# [Material for the task]
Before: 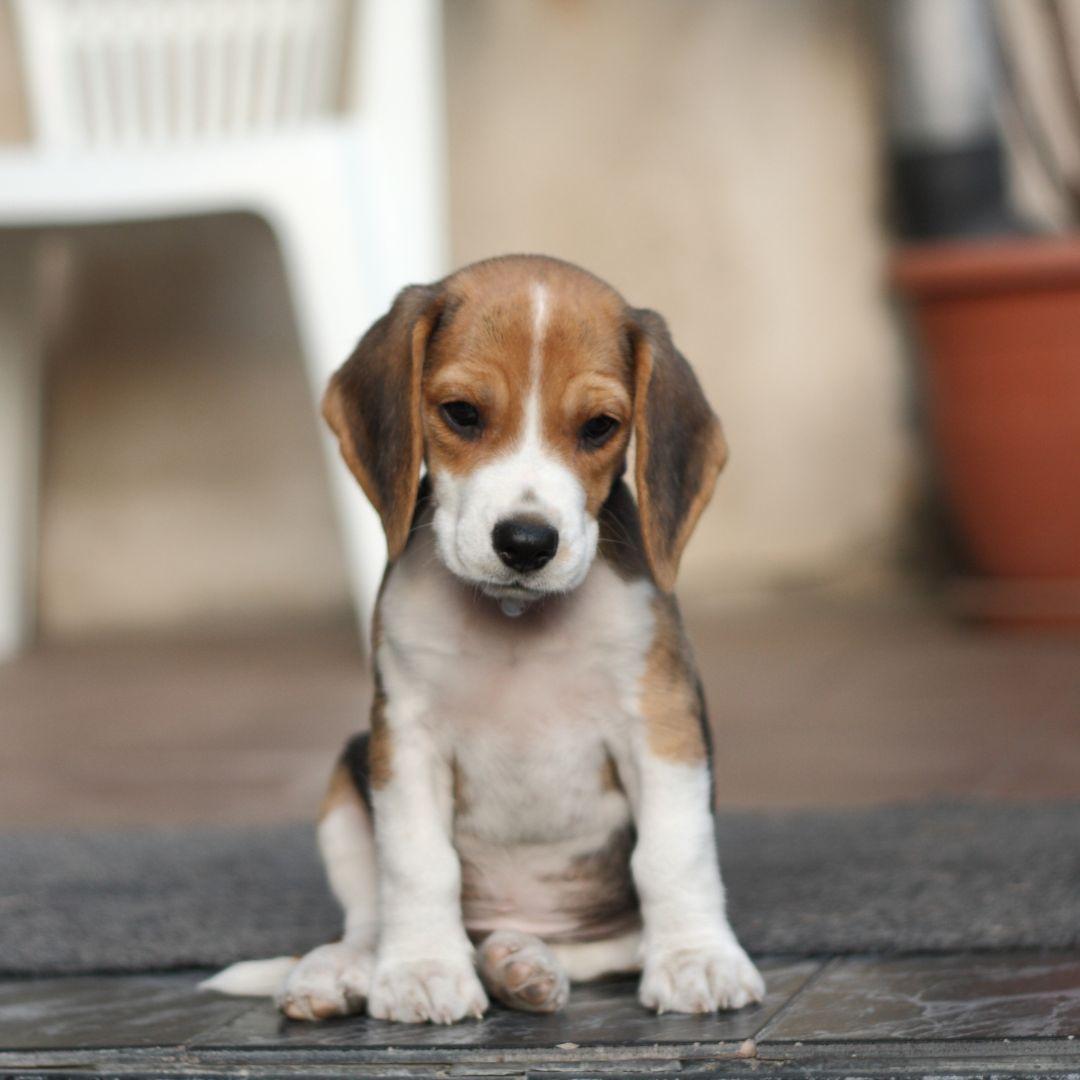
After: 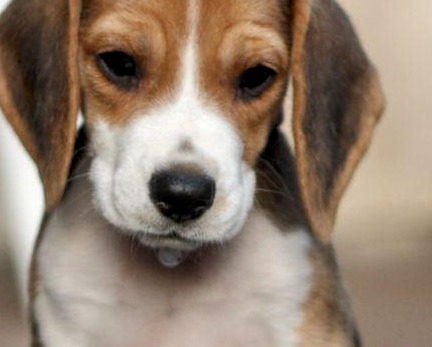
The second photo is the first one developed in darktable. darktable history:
crop: left 31.824%, top 32.485%, right 27.829%, bottom 35.336%
local contrast: detail 130%
exposure: black level correction 0.004, exposure 0.015 EV, compensate highlight preservation false
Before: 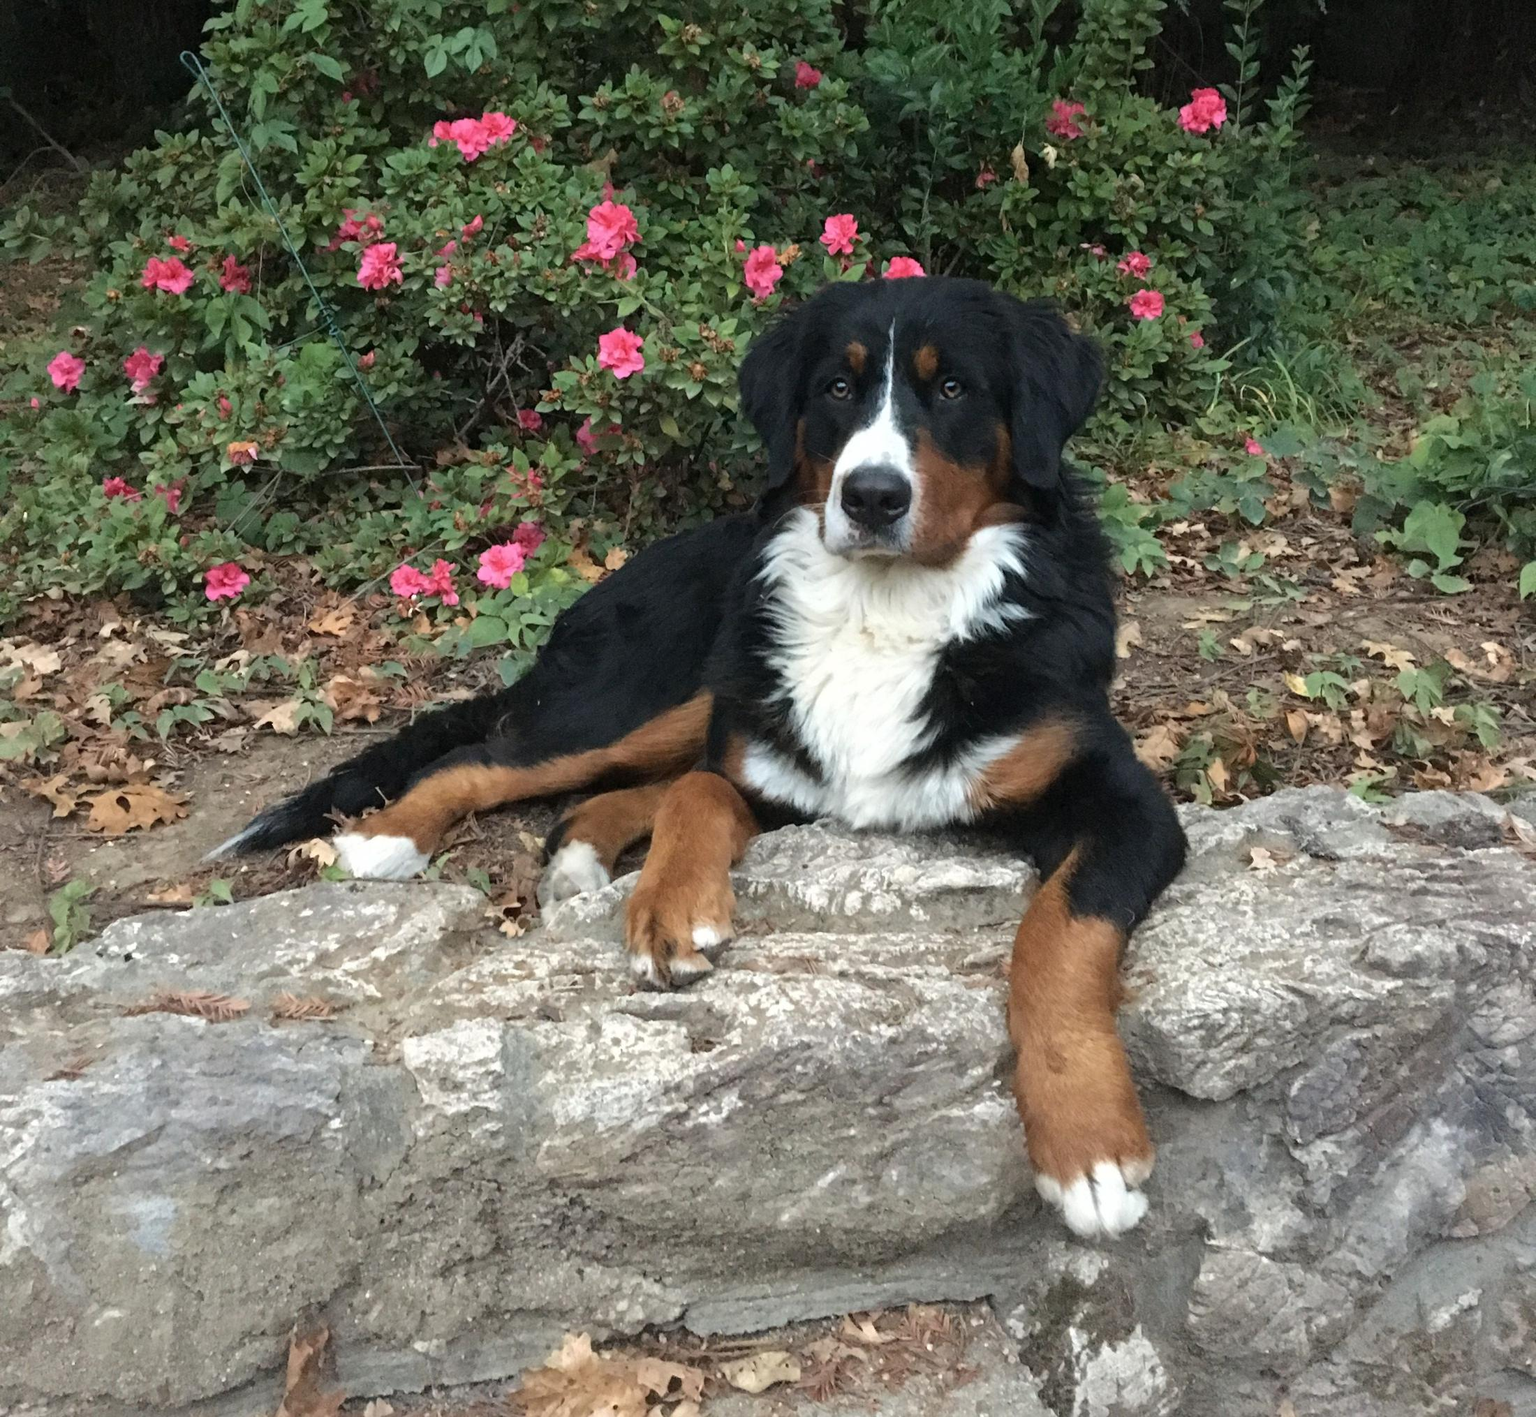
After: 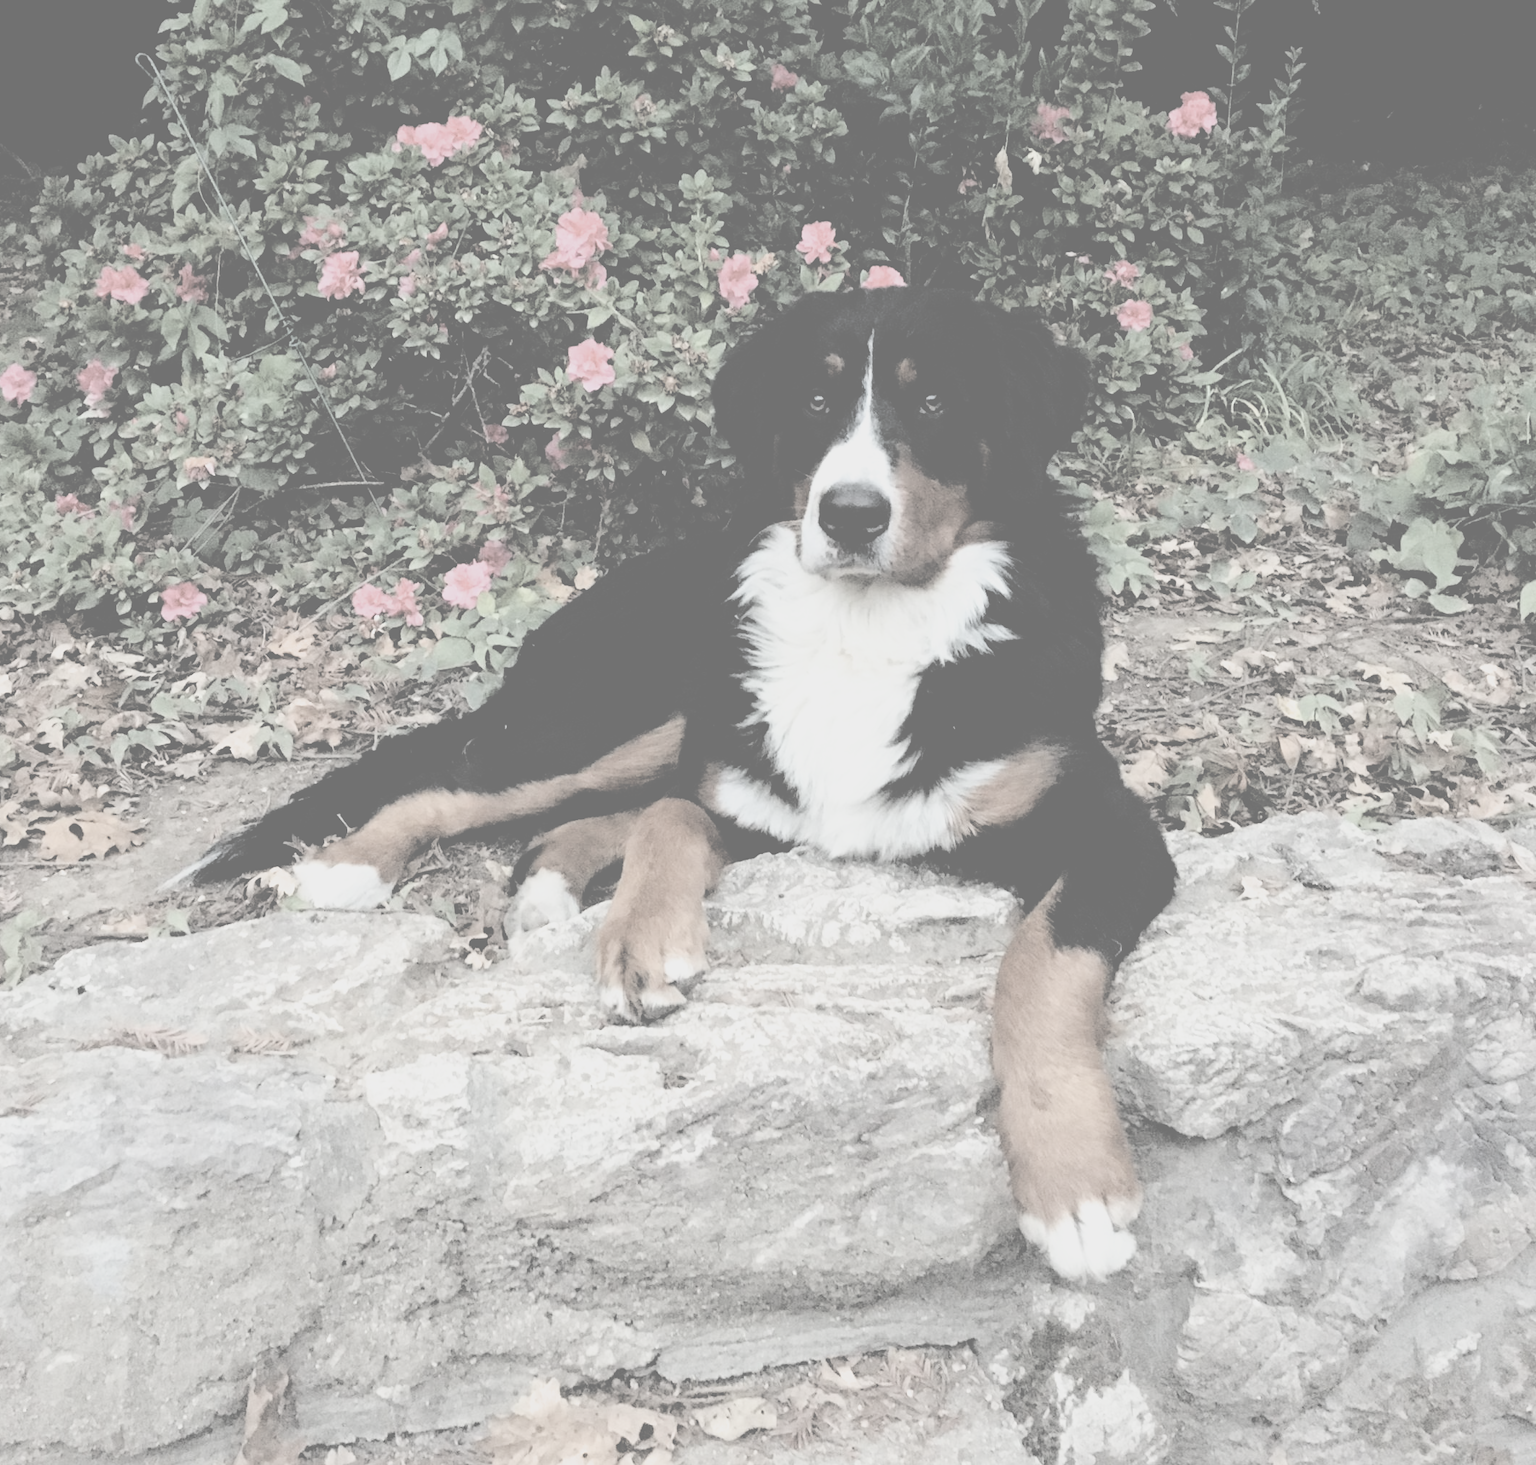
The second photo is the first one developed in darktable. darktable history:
crop and rotate: left 3.237%
contrast brightness saturation: contrast -0.306, brightness 0.761, saturation -0.778
filmic rgb: black relative exposure -3.78 EV, white relative exposure 2.39 EV, dynamic range scaling -49.65%, hardness 3.47, latitude 30.63%, contrast 1.793
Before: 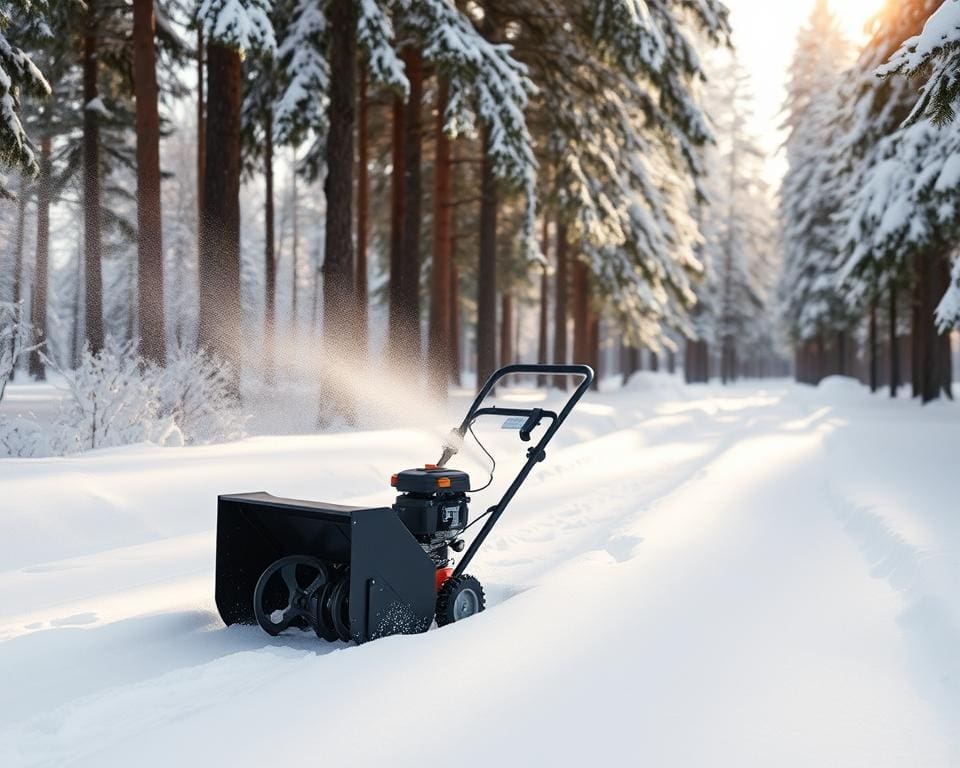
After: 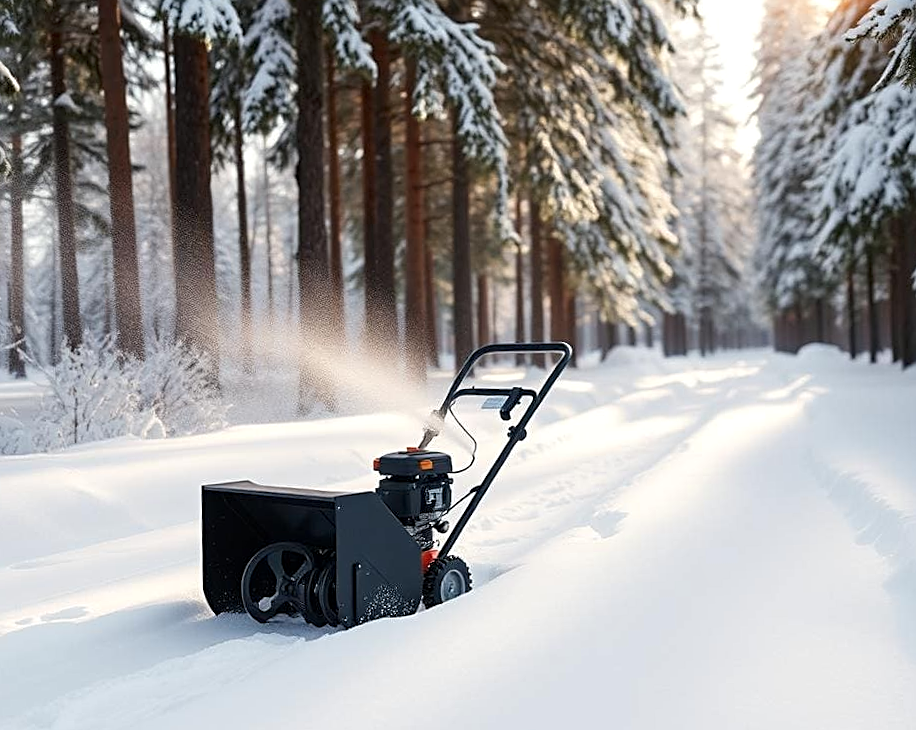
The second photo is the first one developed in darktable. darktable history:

# [Exercise description]
Copy every line of text in the records above verbatim, leaving out the pictures.

# [Full answer]
Before: 
After: 
The second photo is the first one developed in darktable. darktable history:
crop: left 31.824%, top 32.485%, right 27.829%, bottom 35.336%
local contrast: detail 130%
exposure: black level correction 0.004, exposure 0.015 EV, compensate highlight preservation false
Before: 
After: 
The second photo is the first one developed in darktable. darktable history:
crop and rotate: left 3.237%
contrast brightness saturation: contrast -0.306, brightness 0.761, saturation -0.778
filmic rgb: black relative exposure -3.78 EV, white relative exposure 2.39 EV, dynamic range scaling -49.65%, hardness 3.47, latitude 30.63%, contrast 1.793
Before: 
After: 
The second photo is the first one developed in darktable. darktable history:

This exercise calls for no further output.